DETROIT – The incumbent President was growing more unpopular by the day.  There were growing whispers that he was too old for the job.  He had managed to get elected with barely 51 percent of the vote, but as his party headed into the midterms, inflation was more than six percent, and too many people still didn’t have jobs.

          Indeed, the midterm elections were a disaster for his party. They lost in the Senate; they lost a staggering 26 seats in the house. The opposition party captured the governor’s mansions in Michigan and Ohio and flipped seven other states. Columnists suggested that the elderly President announce he wouldn’t run for reelection.

          Sound like a description of Joe Biden’s situation?  Well, it may sound like that — but it’s not.  The above paragraphs describe Ronald Reagan exactly 40 years ago. Yet two years after his disastrous midterms, he carried 49 of the 50 states.

           Does that mean that President Biden is headed for a landslide reelection of his own, despite the way things look now?  Not at all.  He could, indeed, suffer the fate of Jimmy Carter, who four years after inspiring the nation lost badly.

          But it does mean that we have no idea what is going to happen between now and 2024 – or even November 2022 — politically or otherwise. Remember that virtually no one in December 2017 thought Biden would arise from the ashes and win the White House three years later. And in December 2013, nobody — and I mean, nobody — dreamed Donald Trump would be the next President.

But there are some indications that things may not be as bad for Democrats in the coming midterms as you might think.  True, as of now, Republicans have to be favored to retake control of the House of Representatives.  Reapportionment and redistricting, which is controlled by the GOP in most states, should help them.

The age-old trend to vote against the party that controls the White House should be working for the GOP too. But the U.S. Senate races are an entirely different story. Thirty-four senate seats are up in 2022, and 20 of them are now held by Republicans.

Democrats only have 14 – and 12 of those are seen as safe seats. Only in Nevada, where freshman U.S. Sen. Catherine Cortez Masto is running, and Georgia, where Raphael Warnock, the surprise winner of a special election in January, has to run for a full term, are there major targets of opportunity for the Republicans.

Republicans, on the other hand, have far more turf to defend. Five GOP incumbents are retiring so far (as opposed to only one Democrat, in deep blue Vermont.) That gives Democrats open seat targets in three swing states – Ohio, Pennsylvania and North Carolina. Should Republican Ron Johnson decide not to run in Wisconsin, Democrats may be slightly favored there as well.

If Democrats should end up with, say, 52 seats in the Senate, the picture would dramatically change if Supreme Court vacancies should occur (and we would certainly see a lot less of Joe Manchin.)
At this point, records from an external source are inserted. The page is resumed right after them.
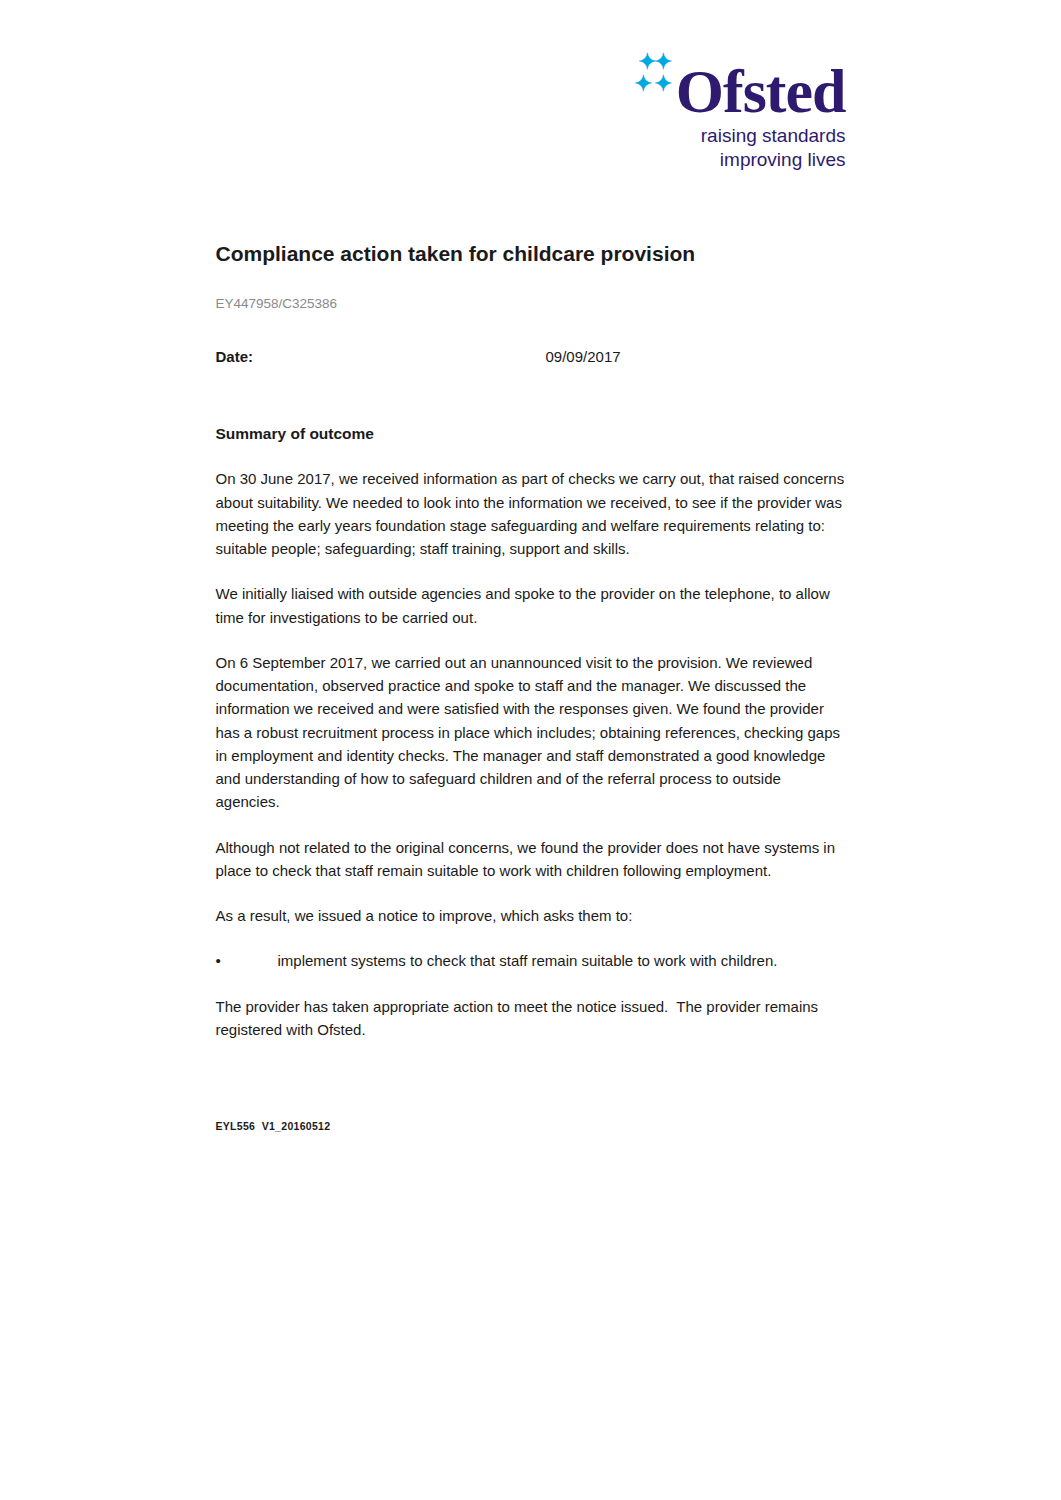✦✦
✦ ✦
Ofsted
raising standards
improving lives
Compliance action taken for childcare provision
EY447958/C325386
Date:
09/09/2017
Summary of outcome
On 30 June 2017, we received information as part of checks we carry out, that raised concerns about suitability. We needed to look into the information we received, to see if the provider was meeting the early years foundation stage safeguarding and welfare requirements relating to: suitable people; safeguarding; staff training, support and skills.
We initially liaised with outside agencies and spoke to the provider on the telephone, to allow time for investigations to be carried out.
On 6 September 2017, we carried out an unannounced visit to the provision. We reviewed documentation, observed practice and spoke to staff and the manager. We discussed the information we received and were satisfied with the responses given. We found the provider has a robust recruitment process in place which includes; obtaining references, checking gaps in employment and identity checks. The manager and staff demonstrated a good knowledge and understanding of how to safeguard children and of the referral process to outside agencies.
Although not related to the original concerns, we found the provider does not have systems in place to check that staff remain suitable to work with children following employment.
As a result, we issued a notice to improve, which asks them to:
•implement systems to check that staff remain suitable to work with children.
The provider has taken appropriate action to meet the notice issued. The provider remains registered with Ofsted.
EYL556 V1_20160512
The two great uncertainties are, of course, inflation and the pandemic.  Many medical experts think that Covid-19, while not vanishing completely, will lose its pandemic status next year –as long as the vaccines continue to prove effective against new variants, and the percentage of those vaccinated keep rising.
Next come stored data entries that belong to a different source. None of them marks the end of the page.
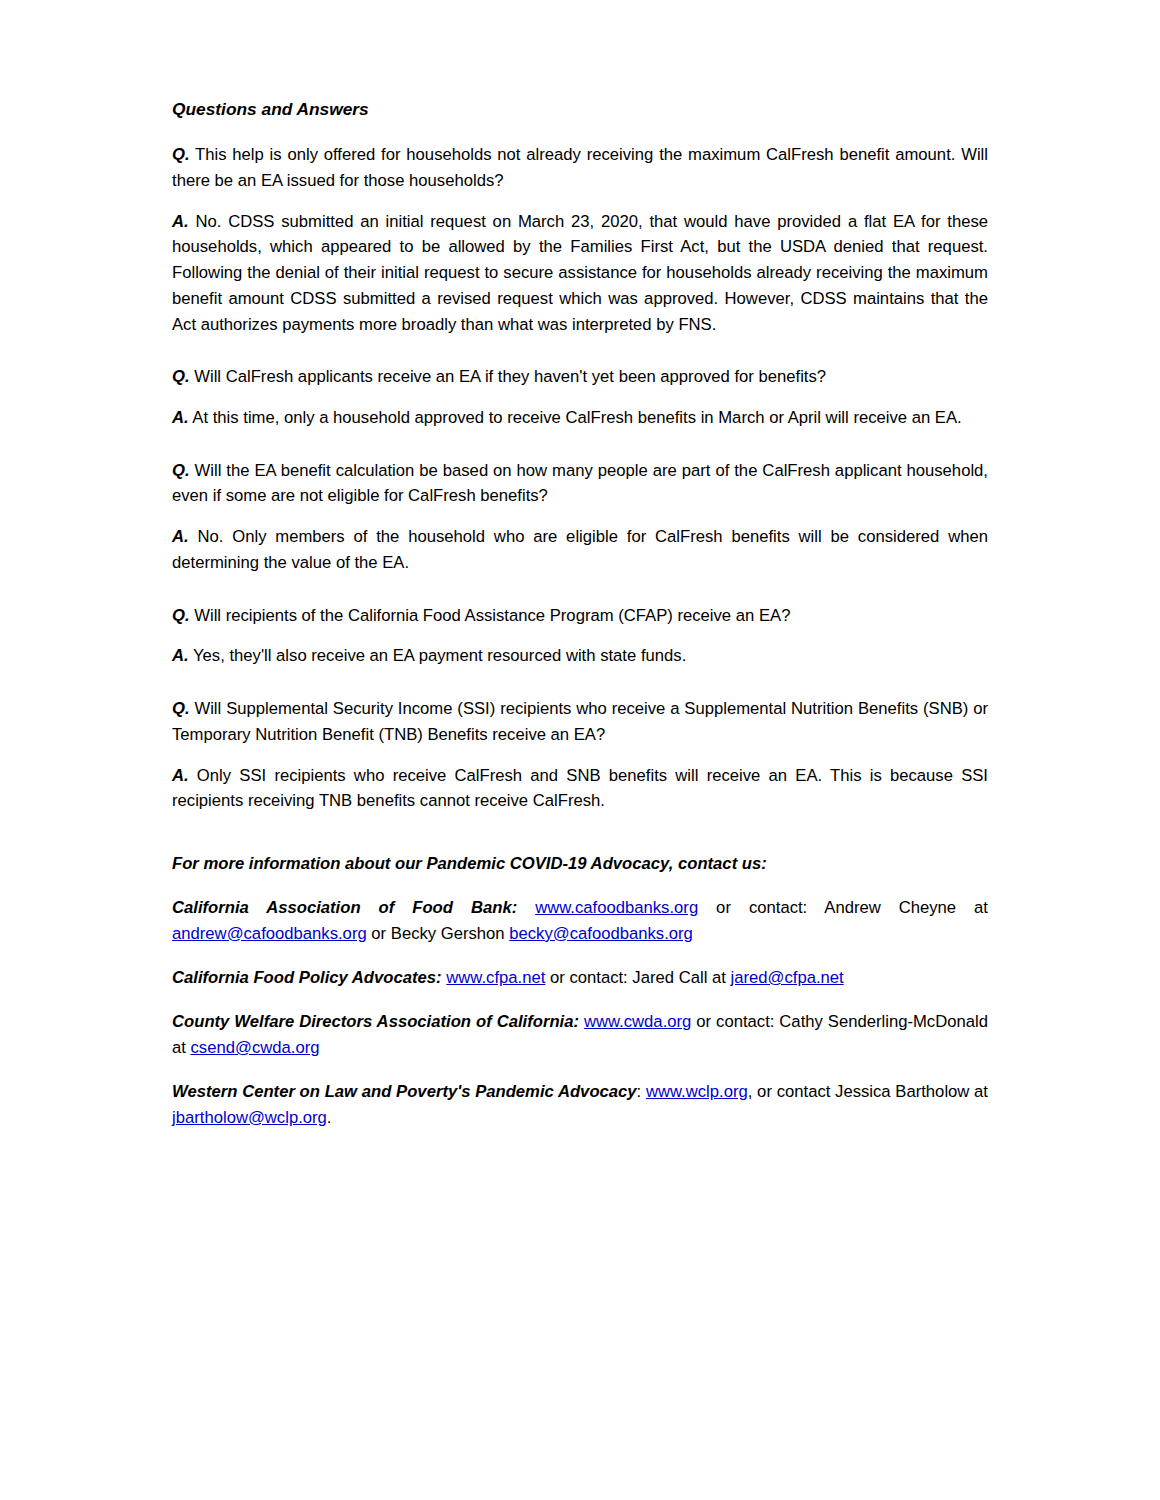Questions and Answers
Q. This help is only offered for households not already receiving the maximum CalFresh benefit amount. Will there be an EA issued for those households?
A. No. CDSS submitted an initial request on March 23, 2020, that would have provided a flat EA for these households, which appeared to be allowed by the Families First Act, but the USDA denied that request. Following the denial of their initial request to secure assistance for households already receiving the maximum benefit amount CDSS submitted a revised request which was approved. However, CDSS maintains that the Act authorizes payments more broadly than what was interpreted by FNS.
Q. Will CalFresh applicants receive an EA if they haven't yet been approved for benefits?
A. At this time, only a household approved to receive CalFresh benefits in March or April will receive an EA.
Q. Will the EA benefit calculation be based on how many people are part of the CalFresh applicant household, even if some are not eligible for CalFresh benefits?
A. No. Only members of the household who are eligible for CalFresh benefits will be considered when determining the value of the EA.
Q. Will recipients of the California Food Assistance Program (CFAP) receive an EA?
A. Yes, they'll also receive an EA payment resourced with state funds.
Q. Will Supplemental Security Income (SSI) recipients who receive a Supplemental Nutrition Benefits (SNB) or Temporary Nutrition Benefit (TNB) Benefits receive an EA?
A. Only SSI recipients who receive CalFresh and SNB benefits will receive an EA. This is because SSI recipients receiving TNB benefits cannot receive CalFresh.
For more information about our Pandemic COVID-19 Advocacy, contact us:
California Association of Food Bank: www.cafoodbanks.org or contact: Andrew Cheyne at andrew@cafoodbanks.org or Becky Gershon becky@cafoodbanks.org
California Food Policy Advocates: www.cfpa.net or contact: Jared Call at jared@cfpa.net
County Welfare Directors Association of California: www.cwda.org or contact: Cathy Senderling-McDonald at csend@cwda.org
Western Center on Law and Poverty's Pandemic Advocacy: www.wclp.org, or contact Jessica Bartholow at jbartholow@wclp.org.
The International Monetary Fund and other economic analysts think inflation is likely to dramatically fall next year as well – depending to some extent on whether the supply-chain bottlenecks that have held up finished products and raw materials can be solved.

That may happen — but Charissa Potts, the principal attorney at Freedom Law, PC, a firm that deals mainly with individual bankruptcy filings, is worried.  She thinks that inflation has been spurred on by some of the policies designed to help people cope with the economic effects of the pandemic.

“It surprises me when no one brings up almost two years of non-payment of mortgages, rent and student loans into the inflation equation,” she said. Potts, whose firm has three law offices in the state, thinks only a few people put aside money for the day they would eventually start having to pay again.

“Instead, they bought consumer goods, many of them from China, and also invested in the stock market using consumer-friendly trading apps.”  As far as the total economy was concerned, “I think the chickens are going to be coming home to roost, or whatever the idiom is,” she said.

The next few years may be grim for the nation and grimmer for the Democrats – if she is right. 

However, other analysts think the core economy is stronger than that, and point to the fast-falling unemployment rate. Nobody can predict the course of events, and some unforeseen foreign or domestic crisis may change all assumptions in a twinkling.

But Presidents do win reelection more often than not.  And if two years from now inflation is down, the economy is booming and the virus has mostly vanished, a Biden second term may look a lot more likely than it does today.

(Editor’s note:  A version of this column appeared in the Toledo Blade.)